— Exercise details —
Before returning the data, strip out the pictures and keep everything else exactly the same.

— Information provided —

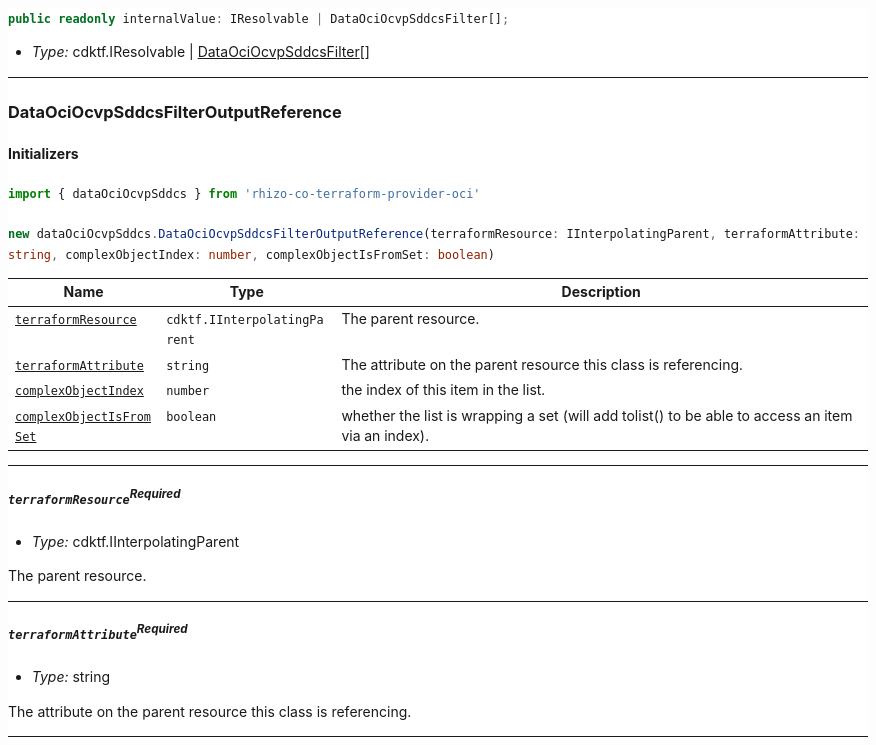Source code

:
 ```typescript
public readonly internalValue: IResolvable | DataOciOcvpSddcsFilter[];
```

- *Type:* cdktf.IResolvable | <a href="#rhizo-co-terraform-provider-oci.dataOciOcvpSddcs.DataOciOcvpSddcsFilter">DataOciOcvpSddcsFilter</a>[]

---


### DataOciOcvpSddcsFilterOutputReference <a name="DataOciOcvpSddcsFilterOutputReference" id="rhizo-co-terraform-provider-oci.dataOciOcvpSddcs.DataOciOcvpSddcsFilterOutputReference"></a>

#### Initializers <a name="Initializers" id="rhizo-co-terraform-provider-oci.dataOciOcvpSddcs.DataOciOcvpSddcsFilterOutputReference.Initializer"></a>

```typescript
import { dataOciOcvpSddcs } from 'rhizo-co-terraform-provider-oci'

new dataOciOcvpSddcs.DataOciOcvpSddcsFilterOutputReference(terraformResource: IInterpolatingParent, terraformAttribute: string, complexObjectIndex: number, complexObjectIsFromSet: boolean)
```

| **Name** | **Type** | **Description** |
| --- | --- | --- |
| <code><a href="#rhizo-co-terraform-provider-oci.dataOciOcvpSddcs.DataOciOcvpSddcsFilterOutputReference.Initializer.parameter.terraformResource">terraformResource</a></code> | <code>cdktf.IInterpolatingParent</code> | The parent resource. |
| <code><a href="#rhizo-co-terraform-provider-oci.dataOciOcvpSddcs.DataOciOcvpSddcsFilterOutputReference.Initializer.parameter.terraformAttribute">terraformAttribute</a></code> | <code>string</code> | The attribute on the parent resource this class is referencing. |
| <code><a href="#rhizo-co-terraform-provider-oci.dataOciOcvpSddcs.DataOciOcvpSddcsFilterOutputReference.Initializer.parameter.complexObjectIndex">complexObjectIndex</a></code> | <code>number</code> | the index of this item in the list. |
| <code><a href="#rhizo-co-terraform-provider-oci.dataOciOcvpSddcs.DataOciOcvpSddcsFilterOutputReference.Initializer.parameter.complexObjectIsFromSet">complexObjectIsFromSet</a></code> | <code>boolean</code> | whether the list is wrapping a set (will add tolist() to be able to access an item via an index). |

---

##### `terraformResource`<sup>Required</sup> <a name="terraformResource" id="rhizo-co-terraform-provider-oci.dataOciOcvpSddcs.DataOciOcvpSddcsFilterOutputReference.Initializer.parameter.terraformResource"></a>

- *Type:* cdktf.IInterpolatingParent

The parent resource.

---

##### `terraformAttribute`<sup>Required</sup> <a name="terraformAttribute" id="rhizo-co-terraform-provider-oci.dataOciOcvpSddcs.DataOciOcvpSddcsFilterOutputReference.Initializer.parameter.terraformAttribute"></a>

- *Type:* string

The attribute on the parent resource this class is referencing.

---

— Answer to this problem —
Source code

:
 ```typescript
public readonly internalValue: IResolvable | DataOciOcvpSddcsFilter[];
```

- *Type:* cdktf.IResolvable | <a href="#rhizo-co-terraform-provider-oci.dataOciOcvpSddcs.DataOciOcvpSddcsFilter">DataOciOcvpSddcsFilter</a>[]

---


### DataOciOcvpSddcsFilterOutputReference <a name="DataOciOcvpSddcsFilterOutputReference" id="rhizo-co-terraform-provider-oci.dataOciOcvpSddcs.DataOciOcvpSddcsFilterOutputReference"></a>

#### Initializers <a name="Initializers" id="rhizo-co-terraform-provider-oci.dataOciOcvpSddcs.DataOciOcvpSddcsFilterOutputReference.Initializer"></a>

```typescript
import { dataOciOcvpSddcs } from 'rhizo-co-terraform-provider-oci'

new dataOciOcvpSddcs.DataOciOcvpSddcsFilterOutputReference(terraformResource: IInterpolatingParent, terraformAttribute: string, complexObjectIndex: number, complexObjectIsFromSet: boolean)
```

| **Name** | **Type** | **Description** |
| --- | --- | --- |
| <code><a href="#rhizo-co-terraform-provider-oci.dataOciOcvpSddcs.DataOciOcvpSddcsFilterOutputReference.Initializer.parameter.terraformResource">terraformResource</a></code> | <code>cdktf.IInterpolatingParent</code> | The parent resource. |
| <code><a href="#rhizo-co-terraform-provider-oci.dataOciOcvpSddcs.DataOciOcvpSddcsFilterOutputReference.Initializer.parameter.terraformAttribute">terraformAttribute</a></code> | <code>string</code> | The attribute on the parent resource this class is referencing. |
| <code><a href="#rhizo-co-terraform-provider-oci.dataOciOcvpSddcs.DataOciOcvpSddcsFilterOutputReference.Initializer.parameter.complexObjectIndex">complexObjectIndex</a></code> | <code>number</code> | the index of this item in the list. |
| <code><a href="#rhizo-co-terraform-provider-oci.dataOciOcvpSddcs.DataOciOcvpSddcsFilterOutputReference.Initializer.parameter.complexObjectIsFromSet">complexObjectIsFromSet</a></code> | <code>boolean</code> | whether the list is wrapping a set (will add tolist() to be able to access an item via an index). |

---

##### `terraformResource`<sup>Required</sup> <a name="terraformResource" id="rhizo-co-terraform-provider-oci.dataOciOcvpSddcs.DataOciOcvpSddcsFilterOutputReference.Initializer.parameter.terraformResource"></a>

- *Type:* cdktf.IInterpolatingParent

The parent resource.

---

##### `terraformAttribute`<sup>Required</sup> <a name="terraformAttribute" id="rhizo-co-terraform-provider-oci.dataOciOcvpSddcs.DataOciOcvpSddcsFilterOutputReference.Initializer.parameter.terraformAttribute"></a>

- *Type:* string

The attribute on the parent resource this class is referencing.

---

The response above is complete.